Мне страшно, что у него это может получиться, но ничего из того, что меня беспокоит, не происходит, и я вполне спокойна, когда приходит время, ложиться спать. Эдвард засыпает первым, и это явно из-за усталости, накопившейся за день. Я же не делала ничего, чтобы чувствовать себя действительно измотанной, поэтому лежу, какое-то время без сна, и хотя, в конечном счёте, и мои глаза тоже начинают закрываться, уснуть я не успеваю. Прежде, чем это происходит, что-то выдёргивает меня обратно в реальность, но всего одно мгновение, и я понимаю, в чём дело.
Времени на раздумья совсем нет, и мне всё равно, если я произвожу шум, из-за которого Эдвард может проснуться. Я просто бегу в ванную в надежде на то, что, когда всё закончится, мне станет легче, но реальность такова, что в комнату возвращается ослабевшая и подавленная версия меня самой. Может быть, мне лучше держаться поближе к тому месту, которое я только что покинула, но я всё равно возвращаюсь в кровать. Эдвард придвигается ближе, и хотя глубоко внутри я была готова к тому, что разбужу его, сейчас меня охватывает чувство вины.

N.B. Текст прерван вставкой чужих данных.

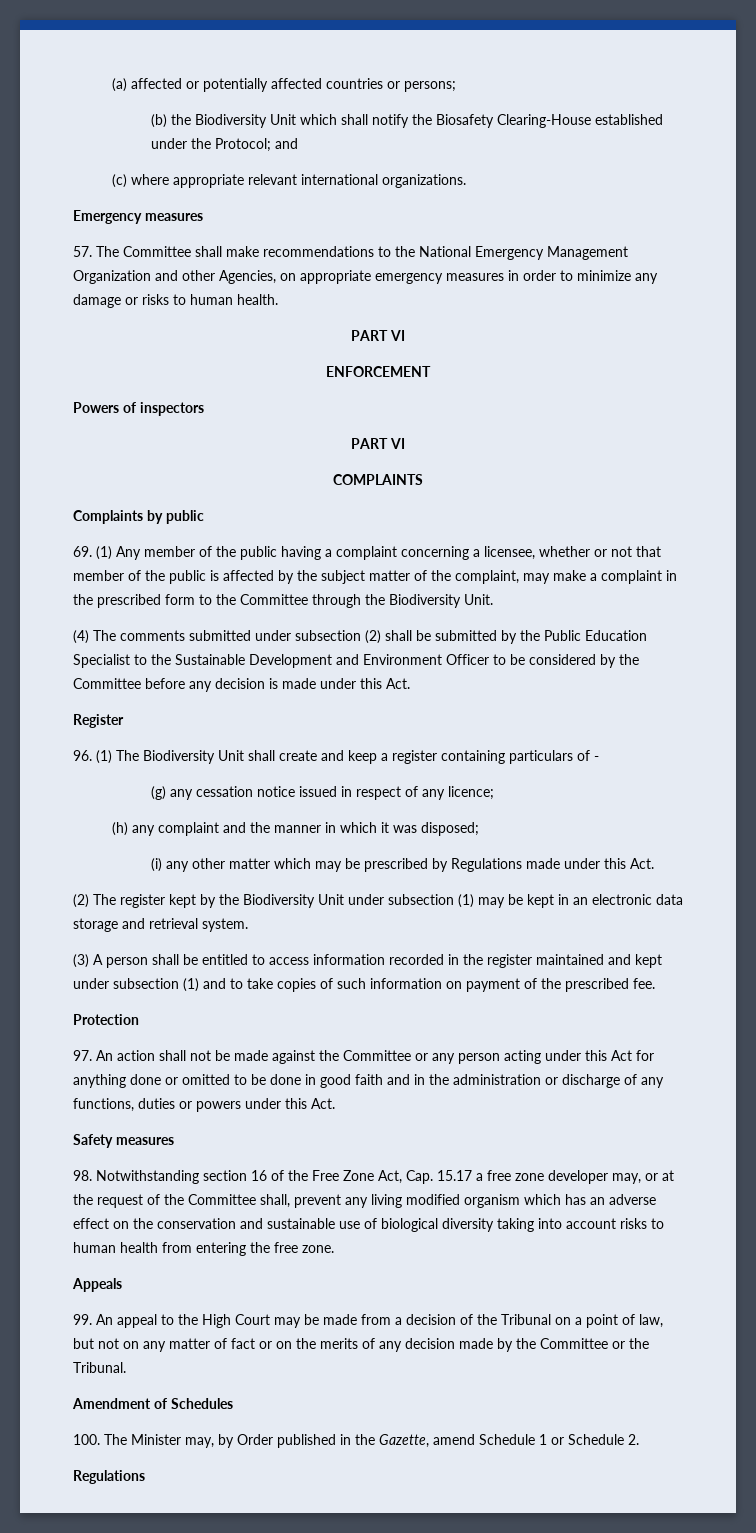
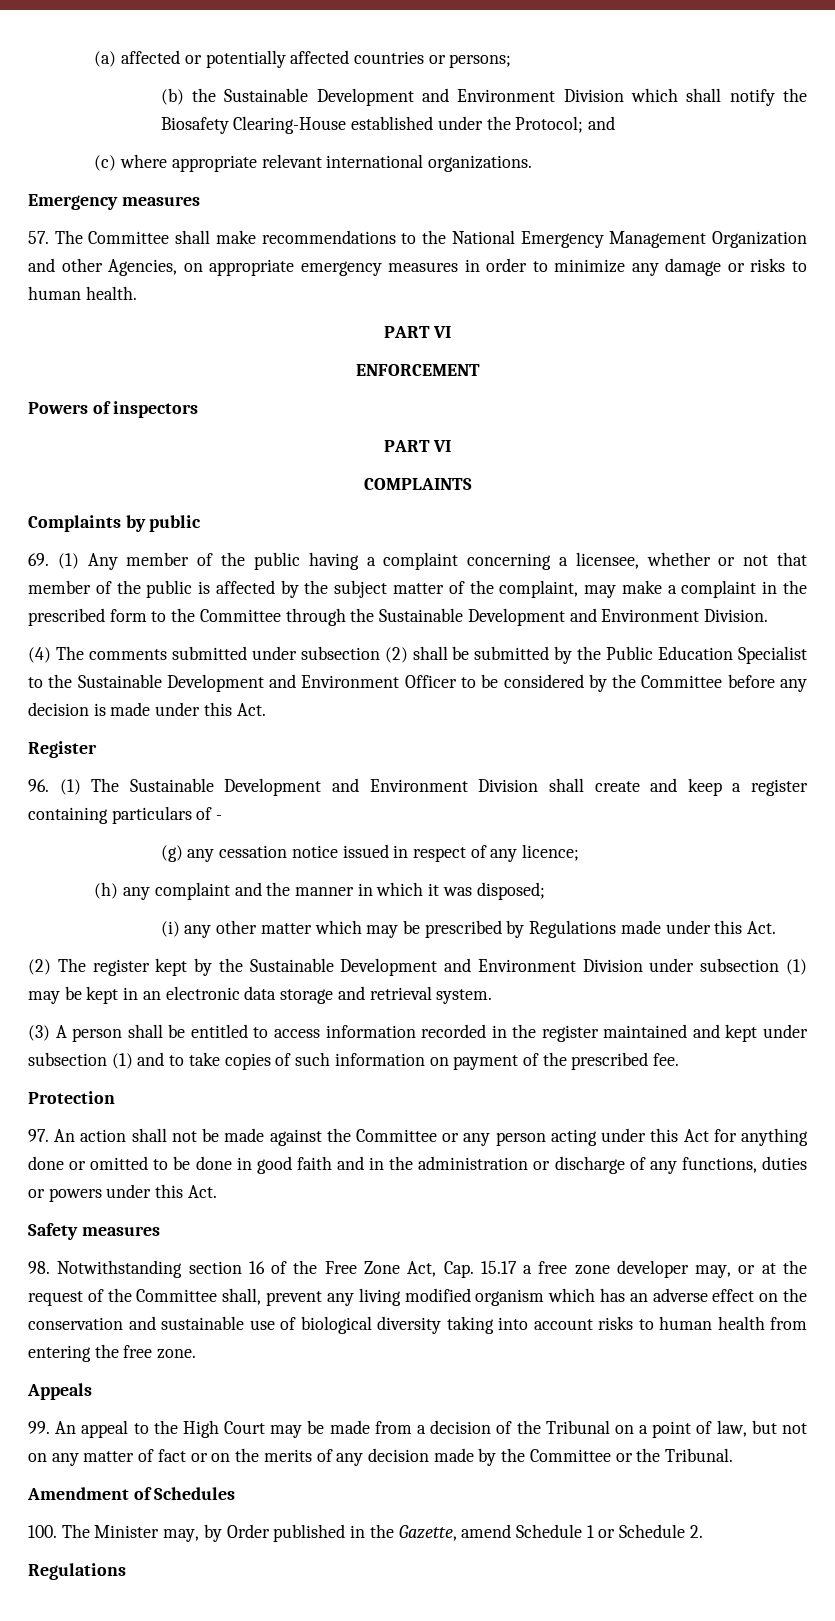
[195,114,297,128] Biodiversity Unit -> [224,88,624,106] Sustainable Development and Environment Division
[389,594,493,608] Biodiversity Unit. -> [379,608,768,626] Sustainable Development and Environment Division.
[143,750,244,764] Biodiversity Unit -> [129,778,539,796] Sustainable Development and Environment Division
[243,894,344,908] Biodiversity Unit -> [249,958,643,976] Sustainable Development and Environment Division

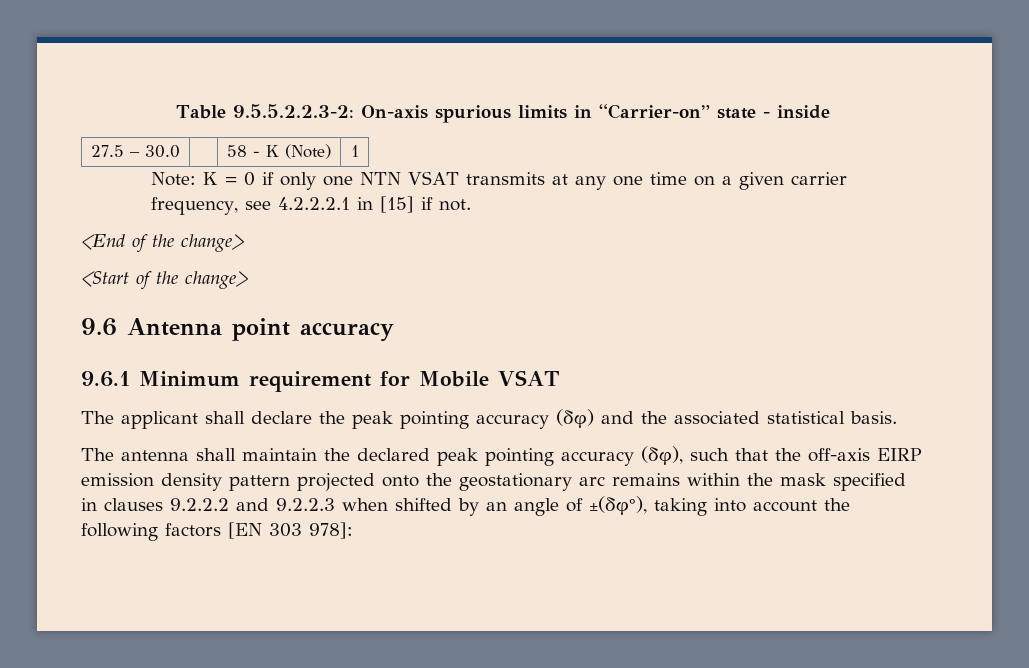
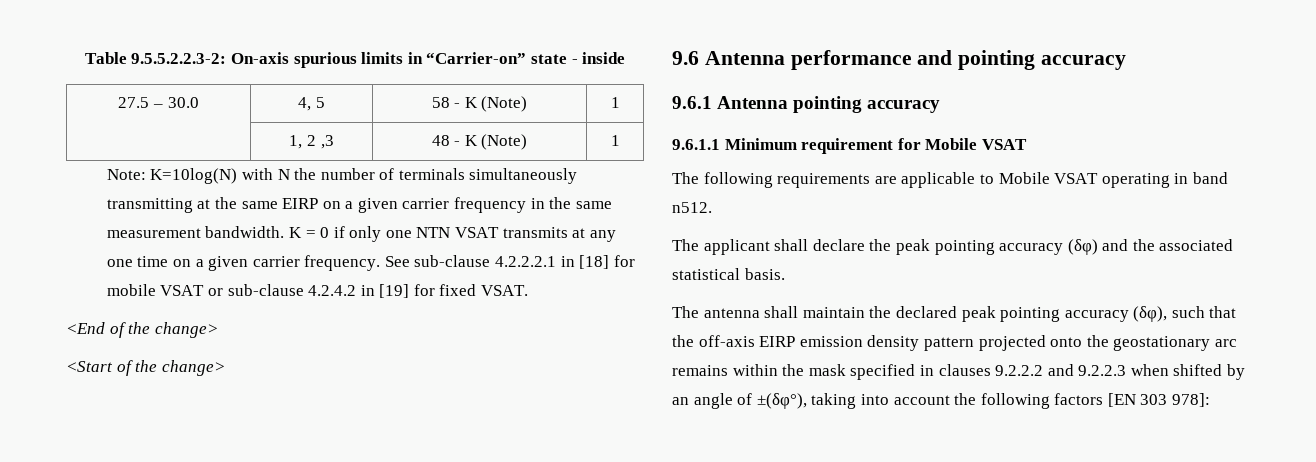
(180, 151) none -> [298,97,325,111] 4, 5
[151,172,197,186] // Note: -> [289,135,334,149] [431,134,528,150] [610,135,620,146] [106,168,578,184] [106,197,612,213] [106,226,285,238] // | 1, 2 ,3 | 48 - K (Note) | 1 // Note: K=10log(N) with N the number of terminals simultaneously transmitting at the same EIRP on a given carrier frequency in the same measurement bandwidth.
[151,196,472,215] frequency, see 4.2.2.2.1 in [15] if not. -> [304,255,635,271] [106,284,529,298] frequency. See sub-clause 4.2.2.2.1 in [18] for mobile VSAT or sub-clause 4.2.4.2 in [19] for fixed VSAT.
[232,318,290,341] point -> [790,50,1036,70] performance and pointing
(130, 379) none -> [717,96,941,113] [672,139,720,150] Antenna pointing accuracy // 9.6.1.1
(559, 378) none -> [672,172,1228,188] [672,202,712,213] // The following requirements are applicable to Mobile VSAT operating in band n512.

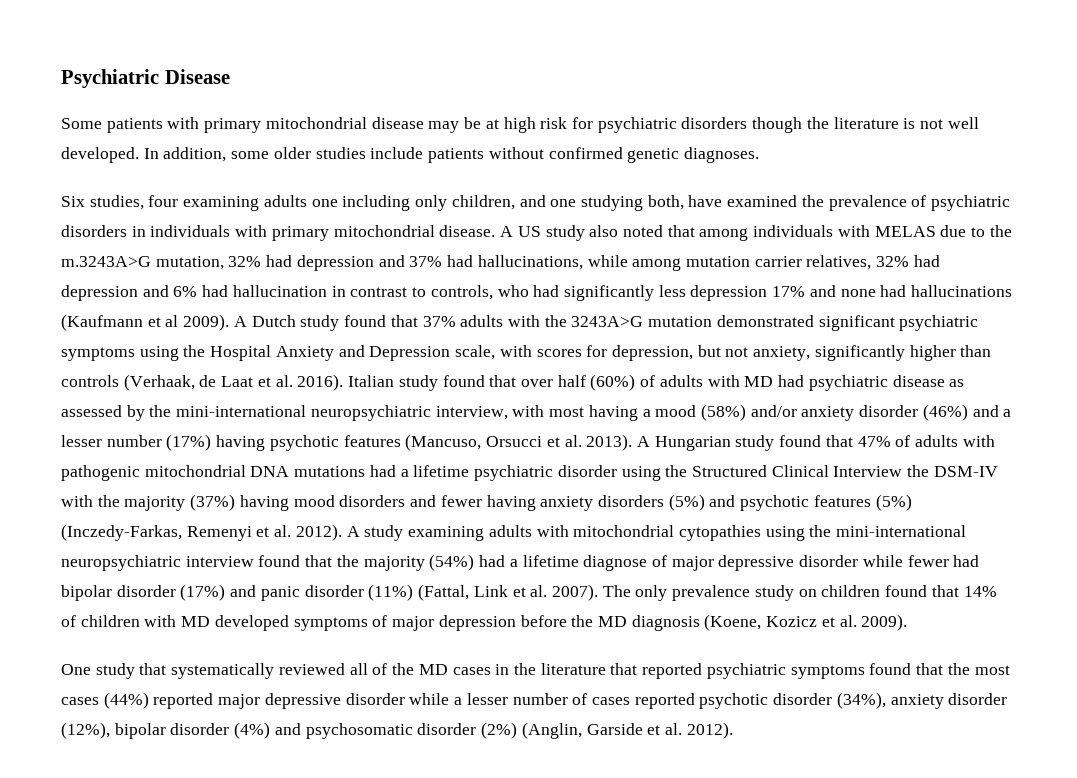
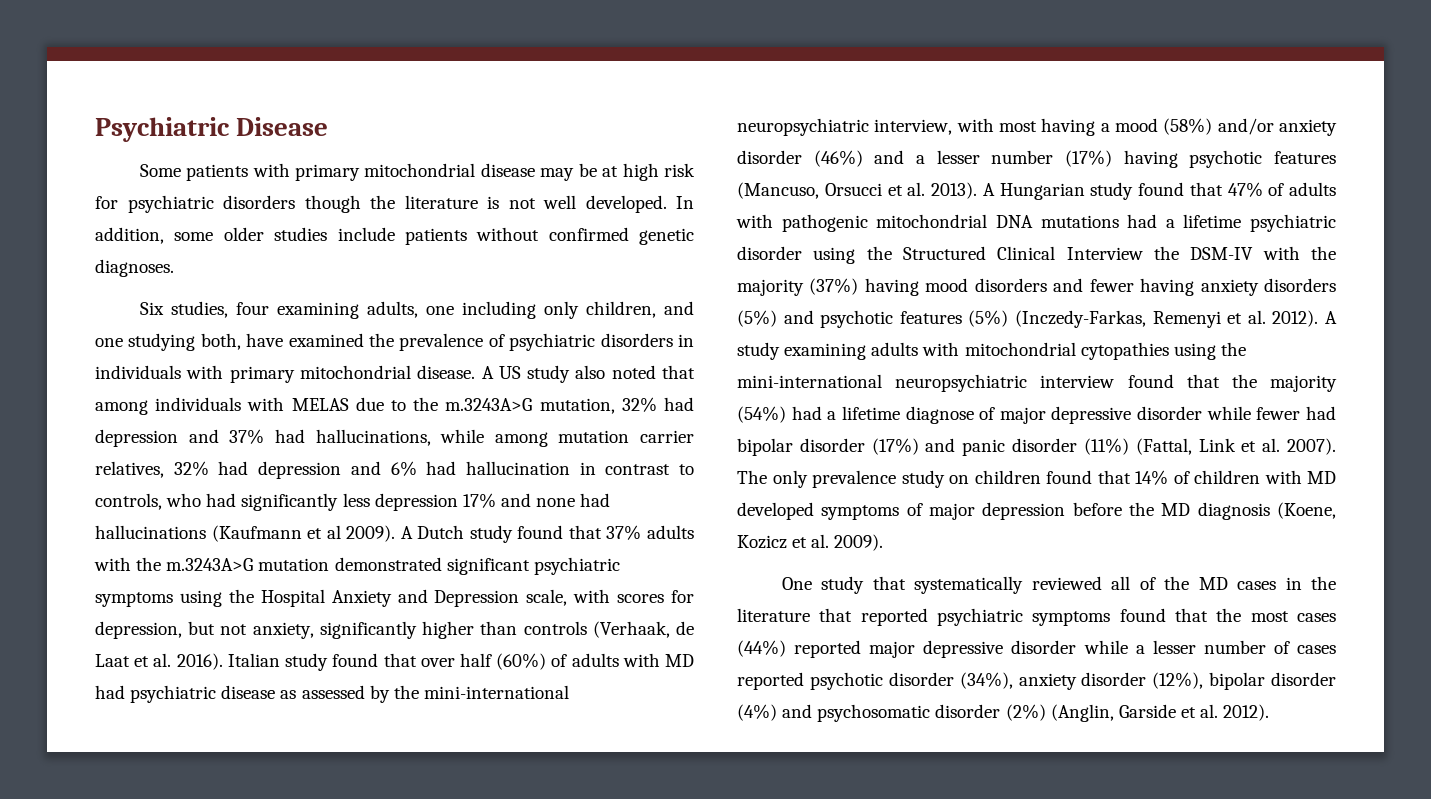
[263,195,307,207] adults -> [366,301,418,318] adults,
[571,316,644,327] 3243A>G -> [166,558,254,571] m.3243A>G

- Белла? Всё хорошо? - невероятно нежно он дотрагивается до моей руки, а я не уверена, что хочу этого, и, тем не менее, не могу отрицать, что его наполненное любовью прикосновение немного утешает меня и пробуждает желание посмотреть на него.
Я поворачиваюсь к Эдварду и даже в темноте вижу тревогу на его лице и то, что он обеспокоен. Мне хочется утешить его в ответ, сказать что-то ободряющее, но в голове нет никаких хороших мыслей.
- Даже не знаю. Вроде немного тошнит.
- Что говорит врач?
- Что он может сказать? Это нормально, и это пройдёт.
- Но ведь не только это тебя беспокоит, верно? Пожалуйста, скажи, что не так, - просит Эдвард, но в то же время я слышу и почти требование в его голосе, которому не могу не подчиниться, несмотря на то, что слова, которые я собираюсь произнести, возможно, обидят его.
- Ты был груб со мной сегодня... Я тоже хотела именно этого, но всё же ты не рассчитал силу.
- В меня словно кто-то вселился, и я не понимал, что делаю. Прости, Белла. Я не должен был...
Я хочу ему ответить, но не могу, потому что мне снова становится плохо. Меня тошнит почти на протяжении всей оставшейся ночи, я сама себя противна и думаю, что вызываю исключительно отрицательные, вплоть до отвращения, эмоции и у Эдварда, но ничто в его действиях в пользу этого моего мнения не говорит. Он никуда не уходит и даже не отталкивает меня, а наоборот притягивает всё ближе к себе, и это даёт мне надежду на то, что человек, который давно мог бы меня бросить, но до сих пор этого не сделал, и вовсе никогда так со мной не поступит.